41 Cases decided on particular statutory provisions or rules provide only limited assistance in the present case. Of more importance, it would be astonishing that, given the established liability of a tutor for costs, it was intended by r 42.3 to exclude the power to make an order for costs against a tutor.
42 Possibly it was thought that a tutor's liability for costs was given effect through an order made against the person under incapacity, which then engaged the tutor's liability, so that the rule did not disturb an established position. That does not seem likely, for at least three reasons. First, orders directly against next friends were known. I have referred to a number of instances. Secondly, as I have indicated the machinery for taxation or assessment and enforcement generally works on an order against the person liable for the costs. Thirdly, the law generally does not permit to be done indirectly what cannot be done directly, which would be the case if an order could not be made against a tutor but the tutor's liability for costs was given effect through an order against the person under incapacity.
43 The preferable view is that it was thought that the rule still permitted an order for costs against a tutor. The restriction on costs orders against non-parties now found in r 42.3 was first introduced in 1993, in Pt 52 r 4(2) of the Supreme Court Rules, and it may be noted that the orders made in Nadine v Protective Commissioner and O'Brien v O'Brien were made when the restriction was in place.
44 In my opinion, a tutor is a party for the purposes of r 42.3. In Catt v Wood (1908) 2 KB 458 rules of a friendly society provided that an arbitration committee could charge "either party" with costs. A member took a dispute to arbitration on behalf of his son, a lunatic, who was also a member. He contended that costs had not properly been charged against him. Kennedy LJ gave a judgment prepared by Farwell LJ, with which he agreed, in which it was held that "party" included a person who claimed on behalf of a member as well as a member who claimed in his own right, and meant (at 473) "all persons who initiate claims, whether they do so for themselves or on behalf of others". So here, in my view, "party" in the rule includes a tutor who commences or carries on proceedings on behalf of a person under legal incapacity.

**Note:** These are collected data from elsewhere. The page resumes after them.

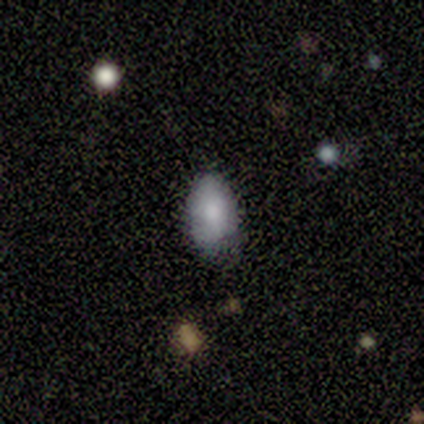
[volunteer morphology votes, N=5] A smooth galaxy with no disk features (80%) that is in between round and cigar-shaped (50%). Merging: none (75%).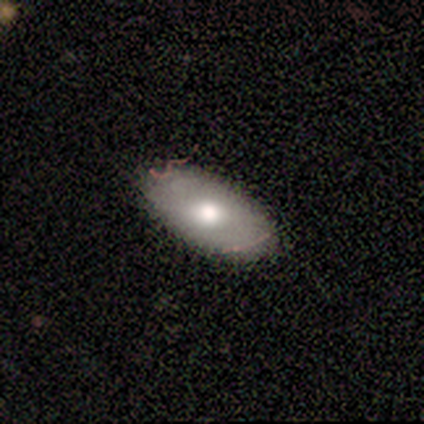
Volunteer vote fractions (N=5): This is clearly a smooth galaxy (80%). How rounded: clearly in between (100%). Merging: likely none (60%).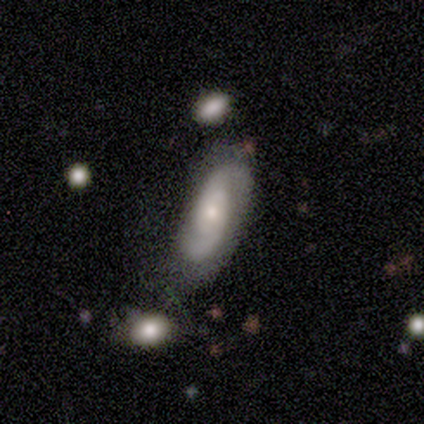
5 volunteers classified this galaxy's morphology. This is clearly a featured or disk galaxy (80%). It is clearly not viewed edge-on (100%). Bar: likely no (75%). Spiral arm pattern: clearly yes (100%). Spiral arm count: possibly 2 (50%, tied with can't tell). Spiral winding: likely tight (75%). Central bulge: likely small (75%). Merging: likely none (60%).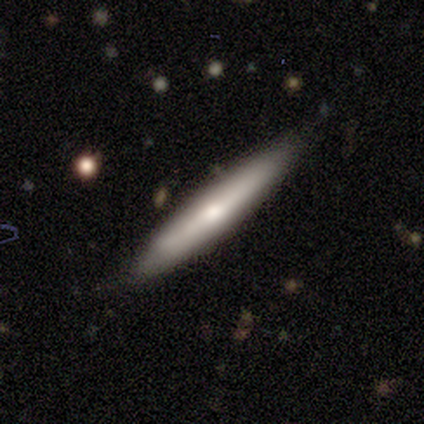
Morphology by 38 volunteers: Volunteers were most divided on "smooth or featured": smooth: 68%, featured or disk: 29%, star or artifact: 3%. More confident: how rounded — cigar-shaped (96%); merging — none (76%).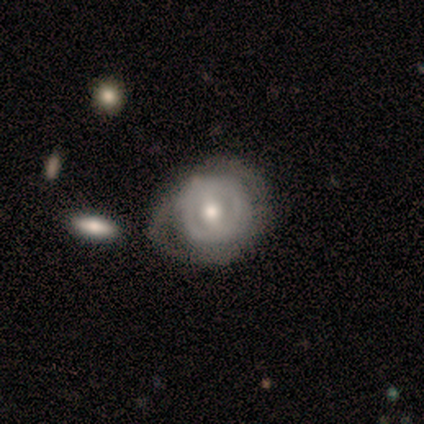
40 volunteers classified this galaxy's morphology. smooth_or_featured: featured or disk (p=0.82) [alt: smooth p=0.12]
disk_edge_on: no (p=0.94) [alt: yes p=0.06]
bar: weak (p=0.55) [alt: no p=0.32]
has_spiral_arms: no (p=0.55) [alt: yes p=0.45]
bulge_size: moderate (p=0.71) [alt: small p=0.26]
merging: minor disturbance (p=0.58) [alt: major disturbance p=0.21]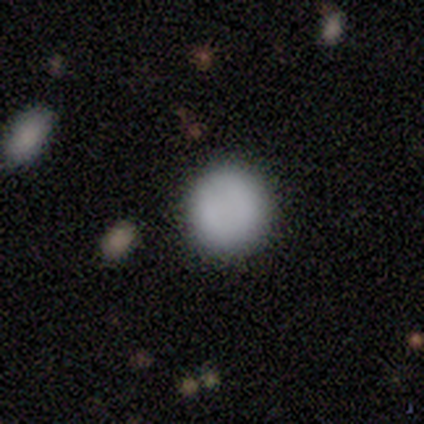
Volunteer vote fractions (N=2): This appears to be a smooth galaxy with no disk features (100%) that is round (100%). Merging: none (100%).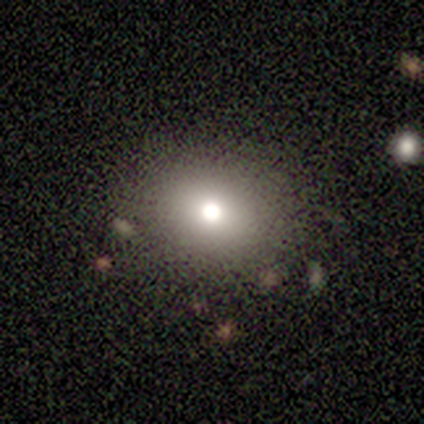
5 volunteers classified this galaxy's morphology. smooth_or_featured: smooth (p=0.80) [alt: star or artifact p=0.20]
how_rounded: round (p=0.50) [tied with: in between p=0.50]
merging: none (p=0.75) [alt: minor disturbance p=0.25]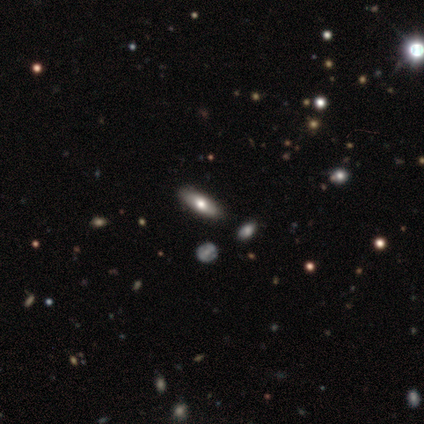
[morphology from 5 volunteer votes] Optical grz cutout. It shows a featured or disk galaxy (60%) with no bar (100%), no spiral arms (100%) and a moderate central bulge (100%). Merging: none (100%).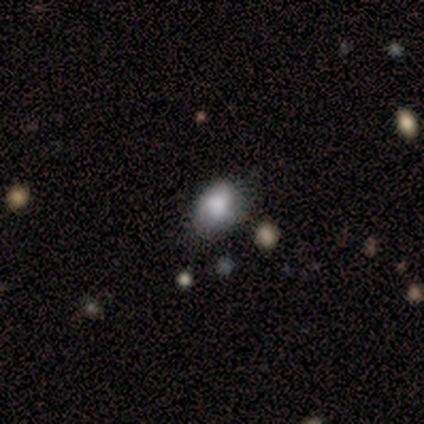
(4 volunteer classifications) smooth-or-featured: smooth: 50% (tied) | featured or disk: 50% (tied) | star or artifact: 0%
  how-rounded: round: 50% (tied) | in between: 50% (tied) | cigar-shaped: 0%
  merging: minor disturbance: 75% | none: 25% | major disturbance: 0% | merger: 0%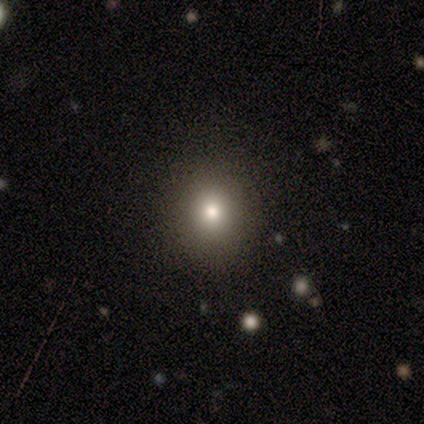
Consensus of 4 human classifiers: smooth_or_featured: smooth (p=0.50) [alt: featured or disk p=0.25]
how_rounded: round (p=1.00)
merging: none (p=1.00)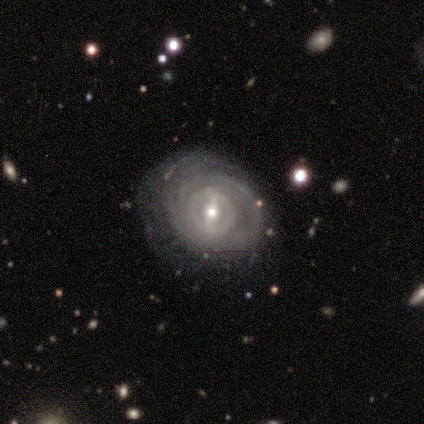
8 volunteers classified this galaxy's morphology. A featured or disk galaxy (100%) with a weak bar (62%), tight (100%) spiral arms (75%) and a moderate central bulge (75%).

Vote fractions:
- Smooth or featured? featured or disk: 100% / smooth: 0% / star or artifact: 0%
- Edge-on disk? no: 100% / yes: 0%
- Bar? weak: 62% / strong: 25% / no: 12%
- Spiral arms? yes: 75% / no: 25%
- Spiral winding? tight: 100% / medium: 0% / loose: 0%
- Spiral arm count? can't tell: 67% / 2: 17% / 3: 17% / 1: 0% / 4: 0% / more than 4: 0%
- Bulge size? moderate: 75% / small: 25% / dominant: 0% / large: 0% / none: 0%
- Merging? none: 62% / minor disturbance: 38% / major disturbance: 0% / merger: 0%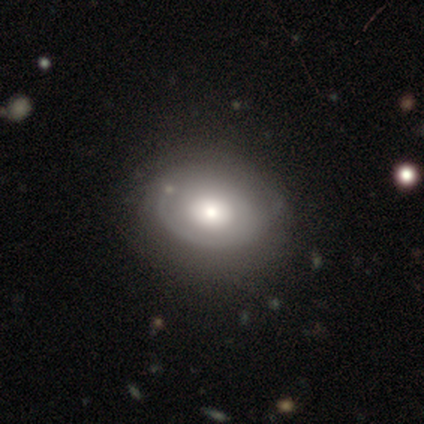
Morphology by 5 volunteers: Volunteers were most divided on "smooth or featured": smooth: 60%, featured or disk: 20%, star or artifact: 20%. More confident: how rounded — in between (100%); merging — none (75%).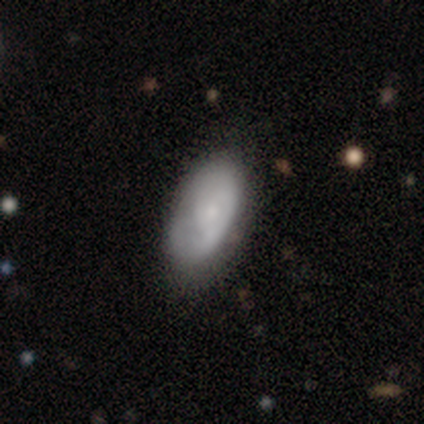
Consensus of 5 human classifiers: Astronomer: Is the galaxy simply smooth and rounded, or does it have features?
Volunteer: smooth — 80%.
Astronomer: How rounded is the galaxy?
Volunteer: in between — 100%.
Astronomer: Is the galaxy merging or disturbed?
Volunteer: none — 60% (runner-up: minor disturbance, 40%).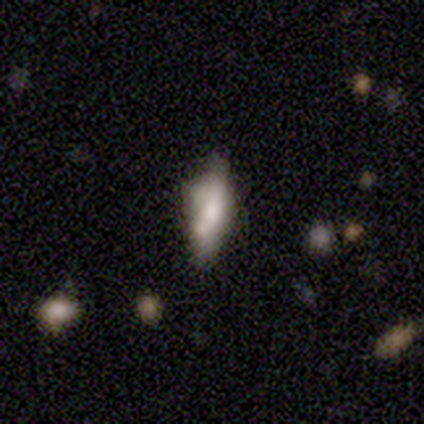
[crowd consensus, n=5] This is clearly a featured or disk galaxy (80%). It is likely viewed edge-on (75%). Edge-on bulge: clearly rounded (100%). Merging: marginally none (40%, tied with major disturbance).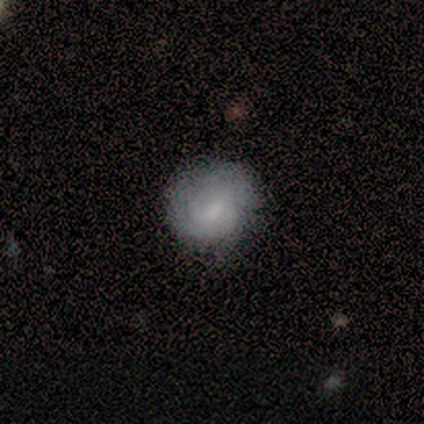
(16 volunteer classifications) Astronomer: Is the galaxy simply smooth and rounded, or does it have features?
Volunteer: smooth — 69%.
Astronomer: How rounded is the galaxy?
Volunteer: round — 91%.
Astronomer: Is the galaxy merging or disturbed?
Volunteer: none — 62%.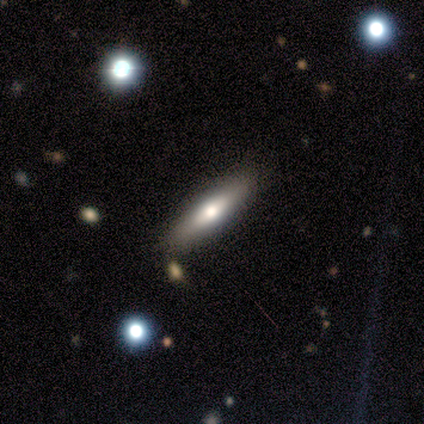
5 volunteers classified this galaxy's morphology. Overall: featured or disk (60%; smooth 40%). Edge-on disk: yes (67%; no 33%). Edge-on bulge: rounded (100%). Merging: none (80%).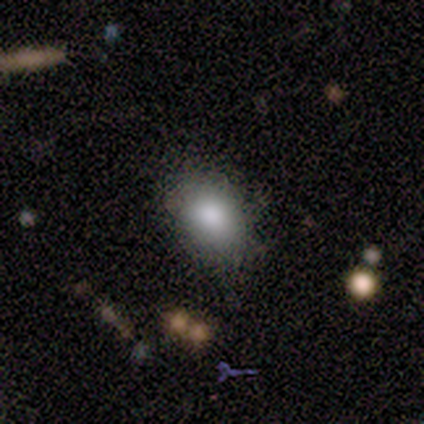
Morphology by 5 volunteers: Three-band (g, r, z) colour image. It shows a smooth galaxy with no disk features (80%) that is in between round and cigar-shaped (100%). Merging: none (100%).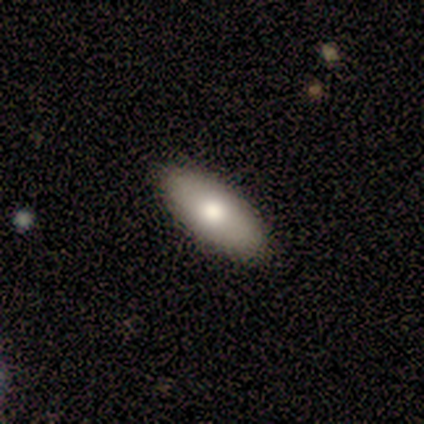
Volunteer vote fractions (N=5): Q: Smooth or featured?
A: smooth (80%); runner-up: featured or disk (20%)
Q: How rounded?
A: in between (75%); runner-up: cigar-shaped (25%)
Q: Merging?
A: none (80%); runner-up: minor disturbance (20%)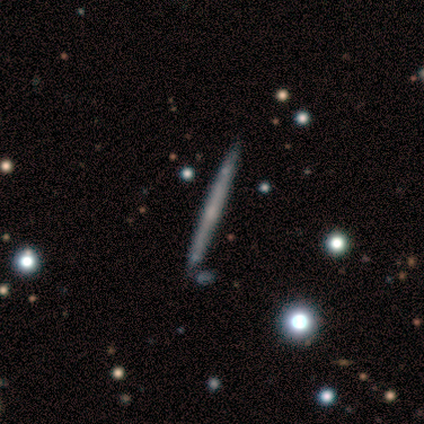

45 A tutor represents the person under incapacity, and does on the person's behalf in relation to the conduct of the proceedings whatever the person could do. A tutor is on the record at least in the sense that consent to act has been filed. The person under incapacity is named on the record, but cannot do anything for himself or herself. The tutor cannot have any conflicting interest. There is practical identity between the tutor and the represented party in bringing and conducting the proceedings, albeit the name on the record as plaintiff or defendant (in this case, as appellant) is the name of the person under incapacity. The costs liability of the tutor, as an incident to the office, gives legal identity for costs purposes, on the rationale that one of the reasons a tutor is required is that there should be a person answerable for costs. For costs purposes, then, the tutor is to be regarded as a party.